■ **Your task**
Return, exactly and in full, the lines of the records below starting at the one with "staining by immunohistochemistry" and ending at the one with "histopathology image of", and no other lines.

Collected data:
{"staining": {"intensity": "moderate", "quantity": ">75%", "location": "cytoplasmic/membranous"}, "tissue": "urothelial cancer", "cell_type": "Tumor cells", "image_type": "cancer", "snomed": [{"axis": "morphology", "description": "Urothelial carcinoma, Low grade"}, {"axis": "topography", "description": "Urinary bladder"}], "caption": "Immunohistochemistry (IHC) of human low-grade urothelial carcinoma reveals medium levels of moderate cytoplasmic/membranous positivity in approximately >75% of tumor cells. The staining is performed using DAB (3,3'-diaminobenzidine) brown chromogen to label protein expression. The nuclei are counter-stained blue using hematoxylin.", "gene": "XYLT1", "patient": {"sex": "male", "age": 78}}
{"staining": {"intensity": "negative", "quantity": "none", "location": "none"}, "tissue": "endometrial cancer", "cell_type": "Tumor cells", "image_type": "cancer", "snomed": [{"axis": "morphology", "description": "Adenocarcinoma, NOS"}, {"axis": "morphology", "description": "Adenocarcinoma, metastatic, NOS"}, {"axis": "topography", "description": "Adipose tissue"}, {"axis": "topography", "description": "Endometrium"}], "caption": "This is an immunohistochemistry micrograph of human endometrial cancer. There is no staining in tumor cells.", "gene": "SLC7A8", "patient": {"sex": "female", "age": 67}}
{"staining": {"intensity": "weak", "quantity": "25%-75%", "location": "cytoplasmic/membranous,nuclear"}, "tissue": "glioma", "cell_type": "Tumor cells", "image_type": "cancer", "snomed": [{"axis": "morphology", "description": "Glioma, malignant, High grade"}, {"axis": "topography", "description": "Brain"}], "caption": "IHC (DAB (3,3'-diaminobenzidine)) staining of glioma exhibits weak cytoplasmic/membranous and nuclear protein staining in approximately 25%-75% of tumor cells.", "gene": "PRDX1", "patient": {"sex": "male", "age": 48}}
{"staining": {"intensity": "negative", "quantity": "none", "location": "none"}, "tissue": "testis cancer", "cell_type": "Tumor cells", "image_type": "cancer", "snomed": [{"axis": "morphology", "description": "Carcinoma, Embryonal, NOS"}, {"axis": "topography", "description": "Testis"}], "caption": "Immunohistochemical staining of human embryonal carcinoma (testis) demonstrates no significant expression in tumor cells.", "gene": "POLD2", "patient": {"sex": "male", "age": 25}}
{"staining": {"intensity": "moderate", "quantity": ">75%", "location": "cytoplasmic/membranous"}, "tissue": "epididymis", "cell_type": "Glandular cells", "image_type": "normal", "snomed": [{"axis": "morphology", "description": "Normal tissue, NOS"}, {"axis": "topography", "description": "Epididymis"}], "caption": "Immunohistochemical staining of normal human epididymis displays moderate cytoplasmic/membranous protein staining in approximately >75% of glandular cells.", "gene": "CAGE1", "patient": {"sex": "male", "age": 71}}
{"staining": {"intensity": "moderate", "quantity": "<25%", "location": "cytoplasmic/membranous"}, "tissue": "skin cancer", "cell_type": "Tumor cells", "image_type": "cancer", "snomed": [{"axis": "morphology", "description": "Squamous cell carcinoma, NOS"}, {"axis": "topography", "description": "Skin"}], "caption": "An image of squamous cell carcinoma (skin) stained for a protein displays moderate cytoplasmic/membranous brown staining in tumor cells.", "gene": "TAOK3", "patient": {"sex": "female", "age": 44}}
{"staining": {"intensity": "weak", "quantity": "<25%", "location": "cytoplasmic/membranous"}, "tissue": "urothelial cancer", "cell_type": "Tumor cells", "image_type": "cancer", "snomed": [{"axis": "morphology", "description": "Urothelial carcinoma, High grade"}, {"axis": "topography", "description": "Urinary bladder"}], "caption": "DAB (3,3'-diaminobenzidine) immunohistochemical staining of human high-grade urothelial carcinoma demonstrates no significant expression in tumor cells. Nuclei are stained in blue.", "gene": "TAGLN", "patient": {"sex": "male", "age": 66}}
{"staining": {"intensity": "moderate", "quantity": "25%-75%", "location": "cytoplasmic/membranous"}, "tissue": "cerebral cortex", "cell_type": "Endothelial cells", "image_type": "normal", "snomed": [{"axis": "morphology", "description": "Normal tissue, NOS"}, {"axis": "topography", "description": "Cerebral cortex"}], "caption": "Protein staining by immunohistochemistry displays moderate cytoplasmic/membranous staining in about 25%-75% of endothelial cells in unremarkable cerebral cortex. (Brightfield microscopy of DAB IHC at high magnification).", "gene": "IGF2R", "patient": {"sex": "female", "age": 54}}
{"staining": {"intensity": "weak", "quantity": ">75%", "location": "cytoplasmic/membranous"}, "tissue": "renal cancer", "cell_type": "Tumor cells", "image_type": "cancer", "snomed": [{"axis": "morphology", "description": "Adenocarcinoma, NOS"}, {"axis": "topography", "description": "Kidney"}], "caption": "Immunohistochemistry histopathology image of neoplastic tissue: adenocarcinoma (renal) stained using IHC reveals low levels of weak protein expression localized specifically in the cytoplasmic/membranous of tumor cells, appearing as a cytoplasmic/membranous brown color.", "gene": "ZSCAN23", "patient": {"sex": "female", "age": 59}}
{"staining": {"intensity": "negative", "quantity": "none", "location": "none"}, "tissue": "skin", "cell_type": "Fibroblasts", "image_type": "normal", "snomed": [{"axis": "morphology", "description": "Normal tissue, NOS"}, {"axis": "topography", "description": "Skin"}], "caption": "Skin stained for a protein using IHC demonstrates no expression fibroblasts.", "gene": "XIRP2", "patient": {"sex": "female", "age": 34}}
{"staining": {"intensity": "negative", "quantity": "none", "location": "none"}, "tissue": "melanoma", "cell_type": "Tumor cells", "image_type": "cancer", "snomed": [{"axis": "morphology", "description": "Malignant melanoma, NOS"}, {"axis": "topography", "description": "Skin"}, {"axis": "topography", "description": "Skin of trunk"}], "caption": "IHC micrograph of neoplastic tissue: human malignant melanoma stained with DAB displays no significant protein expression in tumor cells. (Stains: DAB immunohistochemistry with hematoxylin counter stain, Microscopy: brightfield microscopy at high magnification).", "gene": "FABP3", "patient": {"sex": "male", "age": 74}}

■ **Expected output**
{"staining": {"intensity": "moderate", "quantity": "25%-75%", "location": "cytoplasmic/membranous"}, "tissue": "cerebral cortex", "cell_type": "Endothelial cells", "image_type": "normal", "snomed": [{"axis": "morphology", "description": "Normal tissue, NOS"}, {"axis": "topography", "description": "Cerebral cortex"}], "caption": "Protein staining by immunohistochemistry displays moderate cytoplasmic/membranous staining in about 25%-75% of endothelial cells in unremarkable cerebral cortex. (Brightfield microscopy of DAB IHC at high magnification).", "gene": "IGF2R", "patient": {"sex": "female", "age": 54}}
{"staining": {"intensity": "weak", "quantity": ">75%", "location": "cytoplasmic/membranous"}, "tissue": "renal cancer", "cell_type": "Tumor cells", "image_type": "cancer", "snomed": [{"axis": "morphology", "description": "Adenocarcinoma, NOS"}, {"axis": "topography", "description": "Kidney"}], "caption": "Immunohistochemistry histopathology image of neoplastic tissue: adenocarcinoma (renal) stained using IHC reveals low levels of weak protein expression localized specifically in the cytoplasmic/membranous of tumor cells, appearing as a cytoplasmic/membranous brown color.", "gene": "ZSCAN23", "patient": {"sex": "female", "age": 59}}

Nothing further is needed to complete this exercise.